I came across this news report in Australia, about a finance division manager of a big public listed construction company, who was able to dupe his employer over a period of 12 years by creating his personal supplier bank account into which he funnelled company’s fund for doing phantom consultancy work! The amount stolen was $20.7m.
I cannot even begin to imagine how he could get away with it for such a long time. Where was the flaw in the customary annual audit report which such a company is subjected to? What about the check and balance mechanism and where did it go wrong? Where are the loopholes that he capitalised on? It was claimed that he was the only one authorised to sign off on the transactions of such work. This looks like a fish and cat’s story. Explicitly, human greed, lack of integrity, an inwardly low self-esteem and poor self-regulation are contributory factors in this fraud.
The pressure of being finally discovered must have been tremendous for him to bear as he pleaded guilty at the District Court to all charges and was scheduled for sentencing in April 2013 and in the meantime he remains in custody. The company, in turn, will be hard pressed trying to get their money back since much of it is already in offshore bank accounts.
Whither the company’s monitoring through internal audit and the independent external audit? It is interesting to study this case and see how this man could get away with the deception for so long. The fraud was reportedly discovered during a cost-cutting audit during this economically lean time.
I cannot wait to get a close friend, a member of the Queensland judiciary to narrate and help explain to me the anatomy of the fraud that had gone undetected for more than 10 years. Earlier on at the Brisbane Magistrate court, the fraudster had been refused bail as he was considered to be a flight risk on account of the massive amount of money he has accumulated that could be easily electronically transferred offshore.
Suffice to opine that if it could happen in that so-called advanced country, it can also happen here in Malaysia.
The auditing of companies in Malaysia is apparently not as stringent as that in the UK and thus could lead to substandard reports which would fail to give the true picture of a company’s financial health. Creative accounting can certainly stand side by side with creative auditing. Corporate governance, in this instance, plays an important role to protect stakeholders and shore up investors’ confidence.
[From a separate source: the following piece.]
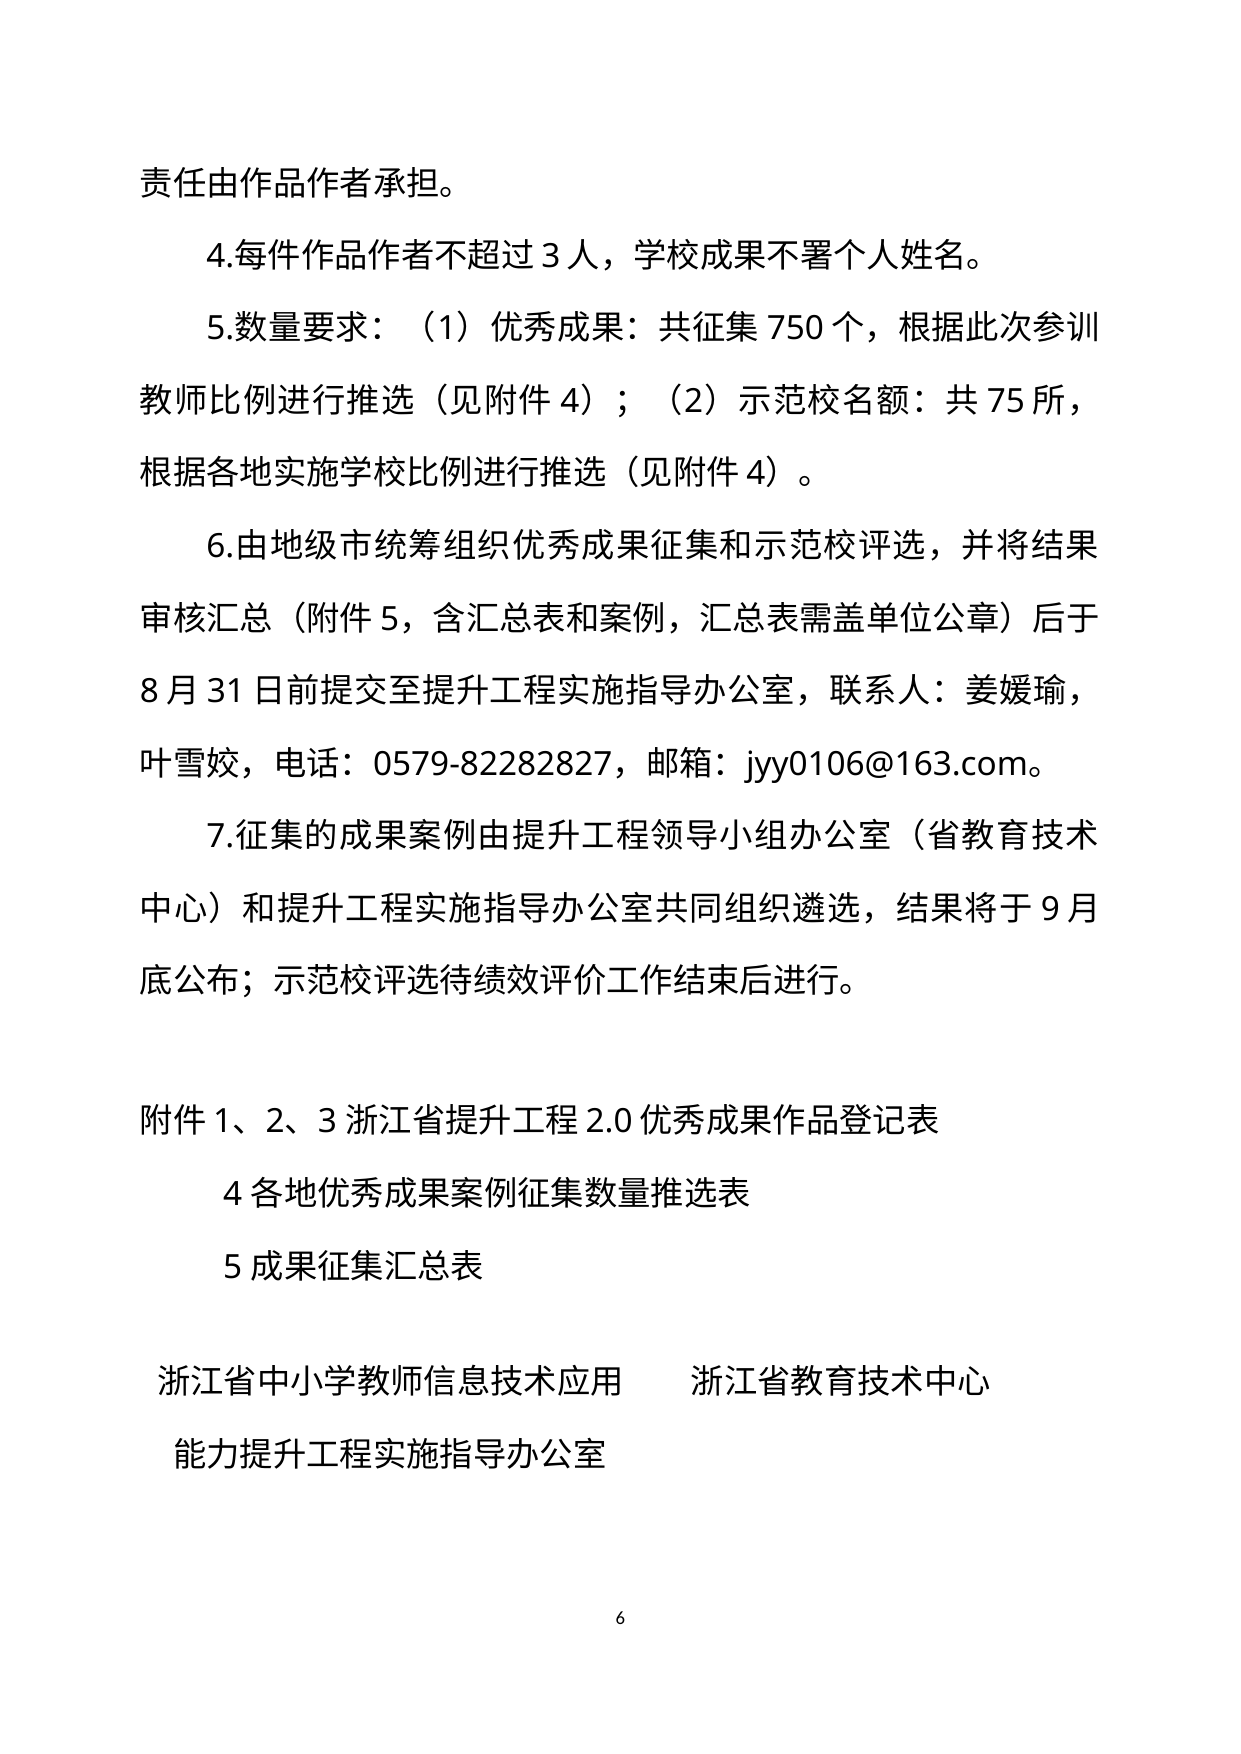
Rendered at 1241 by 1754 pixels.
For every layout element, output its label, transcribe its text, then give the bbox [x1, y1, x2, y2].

list 5.数量要求：（1）优秀成果：共征集750个，根据此次参训教师比例进行推选（见附件4）；（2）示范校名额：共75所，根据各地实施学校比例进行推选（见附件4）。 [139, 301, 1101, 494]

Just to digress, had this man, O’Carrigan, died and put all his ill-gotten money into offshore accounts, his beneficiaries would certainly be filthy rich. It reminds me of an ex Timbalan Ketua Polis Negara ( Deputy Inspector General of Police of Malaysia),and who once held the post of the Director of Narcotics here . Following his death, his relatives were reported to be fighting over his estate worth RM47.3m in properties and savings. Now, where and how the heck was he able to accumulate that massive amount of wealth on his policeman’s salary? Even after 30 years of service and all those post-retirement board of directors’ jobs? Go figure!